● **WHAT NEEDS TO BE DONE**: Lines to restate from the data below: from the one containing "پایگاه رسمی دکتر سعید محمد" to the one containing "Стихи о счастье", both included. Give them again exactly, and only them.

● **PROVIDED MATERIAL**:
# # #

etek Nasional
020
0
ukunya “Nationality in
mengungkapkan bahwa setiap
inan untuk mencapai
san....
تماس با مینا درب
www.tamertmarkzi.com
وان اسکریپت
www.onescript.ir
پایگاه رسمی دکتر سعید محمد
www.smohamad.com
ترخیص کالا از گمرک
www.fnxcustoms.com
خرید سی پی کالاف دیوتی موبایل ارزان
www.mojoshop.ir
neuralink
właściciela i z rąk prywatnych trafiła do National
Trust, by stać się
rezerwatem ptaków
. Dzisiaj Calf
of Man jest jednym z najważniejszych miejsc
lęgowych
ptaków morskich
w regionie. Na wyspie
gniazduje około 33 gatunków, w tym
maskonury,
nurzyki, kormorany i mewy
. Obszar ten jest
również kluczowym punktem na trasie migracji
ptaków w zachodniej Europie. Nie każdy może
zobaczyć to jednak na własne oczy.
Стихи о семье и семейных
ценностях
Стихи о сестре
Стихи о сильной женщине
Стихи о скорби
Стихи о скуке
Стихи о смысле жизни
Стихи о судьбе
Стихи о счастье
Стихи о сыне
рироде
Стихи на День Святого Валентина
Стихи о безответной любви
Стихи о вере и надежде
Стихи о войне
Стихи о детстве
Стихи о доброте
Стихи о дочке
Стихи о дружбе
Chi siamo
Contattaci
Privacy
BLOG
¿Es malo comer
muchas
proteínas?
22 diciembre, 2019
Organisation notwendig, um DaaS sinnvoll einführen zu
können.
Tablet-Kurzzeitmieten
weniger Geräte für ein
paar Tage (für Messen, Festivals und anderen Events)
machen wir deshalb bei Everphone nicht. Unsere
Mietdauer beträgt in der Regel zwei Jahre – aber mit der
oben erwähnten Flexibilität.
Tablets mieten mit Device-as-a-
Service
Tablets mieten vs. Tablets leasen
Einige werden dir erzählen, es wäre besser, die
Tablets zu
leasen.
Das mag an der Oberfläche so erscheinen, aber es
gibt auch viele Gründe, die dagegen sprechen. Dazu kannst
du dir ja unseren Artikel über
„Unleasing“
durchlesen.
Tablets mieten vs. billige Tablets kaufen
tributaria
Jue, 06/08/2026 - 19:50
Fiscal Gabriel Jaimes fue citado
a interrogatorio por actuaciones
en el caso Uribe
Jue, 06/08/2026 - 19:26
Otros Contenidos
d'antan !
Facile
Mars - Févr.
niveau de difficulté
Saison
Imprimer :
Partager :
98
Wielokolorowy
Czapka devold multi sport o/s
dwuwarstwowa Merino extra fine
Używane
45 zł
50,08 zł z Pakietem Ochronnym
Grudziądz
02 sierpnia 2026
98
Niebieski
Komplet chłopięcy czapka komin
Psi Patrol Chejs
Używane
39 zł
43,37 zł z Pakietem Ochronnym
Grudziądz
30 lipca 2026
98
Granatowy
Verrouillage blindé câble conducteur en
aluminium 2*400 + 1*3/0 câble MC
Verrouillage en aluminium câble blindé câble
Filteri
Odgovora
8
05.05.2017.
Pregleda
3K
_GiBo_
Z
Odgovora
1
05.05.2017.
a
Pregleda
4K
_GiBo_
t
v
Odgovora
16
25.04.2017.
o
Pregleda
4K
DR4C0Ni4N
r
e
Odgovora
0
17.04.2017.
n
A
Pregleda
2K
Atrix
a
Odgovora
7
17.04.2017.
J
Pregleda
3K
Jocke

# # #

● **THE COMPLETED TASK**:
پایگاه رسمی دکتر سعید محمد
www.smohamad.com
ترخیص کالا از گمرک
www.fnxcustoms.com
خرید سی پی کالاف دیوتی موبایل ارزان
www.mojoshop.ir
neuralink
właściciela i z rąk prywatnych trafiła do National
Trust, by stać się
rezerwatem ptaków
. Dzisiaj Calf
of Man jest jednym z najważniejszych miejsc
lęgowych
ptaków morskich
w regionie. Na wyspie
gniazduje około 33 gatunków, w tym
maskonury,
nurzyki, kormorany i mewy
. Obszar ten jest
również kluczowym punktem na trasie migracji
ptaków w zachodniej Europie. Nie każdy może
zobaczyć to jednak na własne oczy.
Стихи о семье и семейных
ценностях
Стихи о сестре
Стихи о сильной женщине
Стихи о скорби
Стихи о скуке
Стихи о смысле жизни
Стихи о судьбе
Стихи о счастье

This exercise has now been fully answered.